A Highly Efficient Pt/TiO2-NaY-x Catalyst for RWGS reaction: Enhancement Effect of Adsorbent NaY-x on CO2 Hydrogenation Conversion

Abstract

Selective removal of H₂O in-situ from the reverse water gas shift (RWGS) reaction system is an effective approach to intensify the CO₂ conversion dictated by thermodynamics. Here, a composite material is prepared by combining a water adsorbent zeolite NaY-2 which modified by hydrothermal treatment at 500°C with Pt/TiO₂ catalyst. The synthesized Pt/TiO₂-NaY-2 exhibits much higher activity and CO selectivity than conventional Pt/TiO₂. It shows the highest CO₂ conversion of 42.3% and consistently exceeds the corresponding thermodynamic equilibrium conversion (28.6%) over 120 h on stream with 100% CO selectivity at 340°C. The persistent catalytic enhancement is mainly attributed to the well aligning between the desorption temperature of H₂O on NaY-2 (270°C, 330°C) and the reaction temperature.

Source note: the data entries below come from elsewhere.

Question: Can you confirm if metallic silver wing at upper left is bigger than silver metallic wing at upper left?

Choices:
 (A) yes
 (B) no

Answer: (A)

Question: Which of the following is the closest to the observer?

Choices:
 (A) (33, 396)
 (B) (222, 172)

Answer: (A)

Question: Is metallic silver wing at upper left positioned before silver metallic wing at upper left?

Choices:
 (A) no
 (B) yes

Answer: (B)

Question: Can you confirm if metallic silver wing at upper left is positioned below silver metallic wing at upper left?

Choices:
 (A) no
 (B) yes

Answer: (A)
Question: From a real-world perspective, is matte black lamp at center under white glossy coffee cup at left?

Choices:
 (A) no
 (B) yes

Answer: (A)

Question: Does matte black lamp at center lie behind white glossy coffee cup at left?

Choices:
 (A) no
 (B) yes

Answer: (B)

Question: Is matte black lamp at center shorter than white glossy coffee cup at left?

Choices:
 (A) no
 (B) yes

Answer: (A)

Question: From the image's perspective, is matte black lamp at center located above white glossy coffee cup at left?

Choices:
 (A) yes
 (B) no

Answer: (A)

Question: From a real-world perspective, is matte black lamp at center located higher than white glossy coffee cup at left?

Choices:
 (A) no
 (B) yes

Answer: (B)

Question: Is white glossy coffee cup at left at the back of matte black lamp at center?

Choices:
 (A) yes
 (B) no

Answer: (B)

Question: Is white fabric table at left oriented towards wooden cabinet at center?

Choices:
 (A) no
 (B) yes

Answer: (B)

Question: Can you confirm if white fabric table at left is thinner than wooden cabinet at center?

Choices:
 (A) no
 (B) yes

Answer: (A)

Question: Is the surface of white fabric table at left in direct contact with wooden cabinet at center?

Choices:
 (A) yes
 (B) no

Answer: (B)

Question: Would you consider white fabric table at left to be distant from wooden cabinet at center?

The introduced NaY-2 demonstrates an electronic effect on Pt/TiO₂ during the reduction process and generates an electron-rich Pt species. The created Pt^δ− sites on Pt/TiO₂-NaY-2 possess higher intrinsic catalytic activity than Pt⁰ sites on Pt/TiO₂. The interaction also reduces Pt average particle size and thus weakens the adsorption of CO on Pt, which inhibits the methanation side reaction then improves the CO selectivity on Pt/TiO₂-NaY-2. The RWGS reactions on the synthesized Pt-based catalysts proceed through intermediate decomposition mechanism exposed by in-situ IR spectroscopy. The findings of this work provide information of high interest to guide future research on RWGS reaction intensified process via in-situ removal of H₂O.